Background: Ultrasound-assisted, catheter-directed thrombolysis (UA-CDT) relieves
right ventricular stress without a significant increase in the risk of bleeding compared to systemic
thrombolysis. Although concomitant anticoagulation is provided to prevent thrombus expansion,
the optimal anticoagulation regimen in patients receiving UA-CDT remains unknown.
Objective: We sought to describe anticoagulation practices for patients receiving UA-CDT.
Methods: Patients receiving UA-CDT for acute pulmonary embolism (PE) between Jan 1, 2013 to
Sept 30, 2014 at a single center were analyzed. We collected patient characteristics, fibrinolytic and
anticoagulant usage as well as clinical outcomes.
Results: Fourteen patients were included in the final analysis. The mean alteplase dose was 16.8 ±
5.6 mg and 24.3 ± 3.4 mg in unilateral and bilateral PE, respectively. Mean unfractionated heparin
(UFH) rates were 7.4 (±2.17) IU/kg/hr and 12.4 (±3.1) IU/kg/hr during and after fibrinolytic
therapy, respectively. The median aPTT was 42.4 sec [IQR 34.5-51.8] and 77.9 sec [IQR 66.5-96.8]

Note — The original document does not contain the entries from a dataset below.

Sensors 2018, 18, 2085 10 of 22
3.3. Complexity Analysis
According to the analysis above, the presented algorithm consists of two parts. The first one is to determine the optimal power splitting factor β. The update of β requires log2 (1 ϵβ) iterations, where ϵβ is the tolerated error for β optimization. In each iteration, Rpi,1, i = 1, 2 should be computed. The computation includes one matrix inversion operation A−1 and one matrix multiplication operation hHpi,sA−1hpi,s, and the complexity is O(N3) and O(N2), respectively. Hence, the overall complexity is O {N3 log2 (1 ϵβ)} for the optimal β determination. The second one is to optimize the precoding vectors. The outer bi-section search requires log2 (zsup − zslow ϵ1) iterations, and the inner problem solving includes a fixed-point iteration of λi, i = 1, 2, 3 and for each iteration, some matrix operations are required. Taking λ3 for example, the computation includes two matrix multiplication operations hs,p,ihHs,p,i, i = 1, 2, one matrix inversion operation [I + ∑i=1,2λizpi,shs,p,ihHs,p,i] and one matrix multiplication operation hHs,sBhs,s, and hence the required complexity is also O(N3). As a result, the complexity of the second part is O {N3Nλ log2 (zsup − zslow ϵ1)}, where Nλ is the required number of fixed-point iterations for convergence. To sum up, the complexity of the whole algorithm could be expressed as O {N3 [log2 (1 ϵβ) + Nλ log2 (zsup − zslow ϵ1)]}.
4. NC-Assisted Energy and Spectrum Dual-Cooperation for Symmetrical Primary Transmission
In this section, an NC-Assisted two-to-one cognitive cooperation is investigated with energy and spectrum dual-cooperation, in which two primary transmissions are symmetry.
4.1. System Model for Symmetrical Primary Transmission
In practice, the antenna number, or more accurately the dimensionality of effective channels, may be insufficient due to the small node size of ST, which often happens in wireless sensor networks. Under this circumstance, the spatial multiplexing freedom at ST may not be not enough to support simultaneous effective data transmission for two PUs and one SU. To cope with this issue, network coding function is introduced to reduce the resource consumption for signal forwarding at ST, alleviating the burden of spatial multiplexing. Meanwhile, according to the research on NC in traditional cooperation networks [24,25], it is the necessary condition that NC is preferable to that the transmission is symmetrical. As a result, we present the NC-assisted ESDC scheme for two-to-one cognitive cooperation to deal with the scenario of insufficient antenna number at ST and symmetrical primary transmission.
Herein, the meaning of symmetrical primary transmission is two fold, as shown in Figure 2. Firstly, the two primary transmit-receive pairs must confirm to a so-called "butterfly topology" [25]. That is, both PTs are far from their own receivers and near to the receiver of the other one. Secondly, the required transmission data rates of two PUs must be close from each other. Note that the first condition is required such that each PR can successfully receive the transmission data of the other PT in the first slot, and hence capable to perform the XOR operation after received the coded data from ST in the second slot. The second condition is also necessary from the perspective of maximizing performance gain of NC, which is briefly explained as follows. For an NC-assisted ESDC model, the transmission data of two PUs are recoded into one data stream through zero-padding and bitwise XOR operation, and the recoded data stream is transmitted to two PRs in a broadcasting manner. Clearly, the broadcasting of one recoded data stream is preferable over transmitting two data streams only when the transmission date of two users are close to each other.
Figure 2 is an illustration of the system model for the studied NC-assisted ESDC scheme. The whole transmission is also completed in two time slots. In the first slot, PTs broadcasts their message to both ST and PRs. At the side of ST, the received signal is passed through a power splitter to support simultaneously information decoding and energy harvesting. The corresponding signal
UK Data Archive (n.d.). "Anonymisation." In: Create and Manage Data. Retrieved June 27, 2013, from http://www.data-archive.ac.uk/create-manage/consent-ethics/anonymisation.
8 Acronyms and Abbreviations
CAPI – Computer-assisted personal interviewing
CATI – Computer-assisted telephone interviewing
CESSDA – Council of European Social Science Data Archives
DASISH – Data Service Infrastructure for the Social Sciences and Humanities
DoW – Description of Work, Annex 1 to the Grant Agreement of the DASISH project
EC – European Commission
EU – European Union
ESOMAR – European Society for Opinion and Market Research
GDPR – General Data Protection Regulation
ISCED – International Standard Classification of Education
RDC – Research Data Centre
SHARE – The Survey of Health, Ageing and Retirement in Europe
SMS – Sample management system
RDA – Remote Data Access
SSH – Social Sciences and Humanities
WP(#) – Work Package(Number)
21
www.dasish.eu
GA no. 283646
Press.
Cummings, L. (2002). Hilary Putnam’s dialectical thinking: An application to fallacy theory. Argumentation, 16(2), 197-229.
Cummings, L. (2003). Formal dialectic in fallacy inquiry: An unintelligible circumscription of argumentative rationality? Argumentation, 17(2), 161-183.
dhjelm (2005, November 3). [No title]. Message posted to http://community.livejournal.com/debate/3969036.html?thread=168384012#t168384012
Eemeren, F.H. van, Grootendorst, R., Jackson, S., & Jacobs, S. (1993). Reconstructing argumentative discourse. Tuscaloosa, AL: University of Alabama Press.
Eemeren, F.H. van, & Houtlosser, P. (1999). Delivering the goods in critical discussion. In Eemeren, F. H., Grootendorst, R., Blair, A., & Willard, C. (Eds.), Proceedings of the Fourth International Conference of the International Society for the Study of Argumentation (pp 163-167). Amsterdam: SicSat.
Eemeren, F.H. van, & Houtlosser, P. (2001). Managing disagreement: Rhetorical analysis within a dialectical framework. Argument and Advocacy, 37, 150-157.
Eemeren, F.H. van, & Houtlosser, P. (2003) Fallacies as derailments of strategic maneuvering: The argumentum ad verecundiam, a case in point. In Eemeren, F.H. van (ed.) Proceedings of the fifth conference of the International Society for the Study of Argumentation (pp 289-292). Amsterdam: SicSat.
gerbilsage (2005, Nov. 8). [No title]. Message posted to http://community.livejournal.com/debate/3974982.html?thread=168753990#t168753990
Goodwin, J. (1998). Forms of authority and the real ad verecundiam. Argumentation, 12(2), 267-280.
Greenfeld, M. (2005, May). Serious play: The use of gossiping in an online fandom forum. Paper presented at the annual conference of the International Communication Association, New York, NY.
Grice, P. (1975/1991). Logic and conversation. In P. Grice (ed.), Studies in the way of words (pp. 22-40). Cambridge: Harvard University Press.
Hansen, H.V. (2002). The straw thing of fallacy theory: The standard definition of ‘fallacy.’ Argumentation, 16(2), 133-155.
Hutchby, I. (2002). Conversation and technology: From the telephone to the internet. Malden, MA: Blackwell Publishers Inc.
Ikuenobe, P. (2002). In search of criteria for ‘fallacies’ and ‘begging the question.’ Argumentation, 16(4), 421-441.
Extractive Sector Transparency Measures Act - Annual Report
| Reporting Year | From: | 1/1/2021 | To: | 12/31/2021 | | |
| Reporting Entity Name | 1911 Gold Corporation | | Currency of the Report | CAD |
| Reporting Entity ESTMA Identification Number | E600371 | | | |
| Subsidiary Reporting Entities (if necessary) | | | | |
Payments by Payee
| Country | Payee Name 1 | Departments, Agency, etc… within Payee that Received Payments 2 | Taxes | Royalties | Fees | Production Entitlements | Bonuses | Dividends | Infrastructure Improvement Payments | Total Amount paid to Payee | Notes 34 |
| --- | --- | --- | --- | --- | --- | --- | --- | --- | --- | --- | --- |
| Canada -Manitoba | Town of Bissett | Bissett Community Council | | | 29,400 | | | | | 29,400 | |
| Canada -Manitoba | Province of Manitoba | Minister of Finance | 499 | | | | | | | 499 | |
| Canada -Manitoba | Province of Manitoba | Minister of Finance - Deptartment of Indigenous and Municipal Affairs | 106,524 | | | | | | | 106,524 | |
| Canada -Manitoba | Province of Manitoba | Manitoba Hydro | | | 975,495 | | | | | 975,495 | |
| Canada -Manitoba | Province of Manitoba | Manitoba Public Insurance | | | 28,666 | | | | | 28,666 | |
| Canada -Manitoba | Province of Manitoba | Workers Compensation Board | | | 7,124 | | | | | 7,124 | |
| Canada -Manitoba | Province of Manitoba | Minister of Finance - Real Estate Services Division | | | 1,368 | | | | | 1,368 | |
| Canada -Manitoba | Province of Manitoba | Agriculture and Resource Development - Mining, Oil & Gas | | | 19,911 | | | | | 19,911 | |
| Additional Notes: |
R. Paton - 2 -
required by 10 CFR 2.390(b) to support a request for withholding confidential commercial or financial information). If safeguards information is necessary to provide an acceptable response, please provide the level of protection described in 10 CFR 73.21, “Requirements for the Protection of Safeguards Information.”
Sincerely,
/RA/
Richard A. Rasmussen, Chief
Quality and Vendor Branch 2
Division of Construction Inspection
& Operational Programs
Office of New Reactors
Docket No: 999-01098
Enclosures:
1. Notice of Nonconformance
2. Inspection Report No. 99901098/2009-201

during and after fibrinolytic therapy, respectively. There were no recurrent VTE within 30 days of
hospital discharge. One patient had a major bleeding event (intracranial hemorrhage).
Conclusion: In patients with acute PE, our institution utilized low levels of anticoagulation during
fibrinolytic administration and therapeutic doses after completion of fibrinolytic infusion.
Standardized protocols for anticoagulation during UA-CDT are warranted.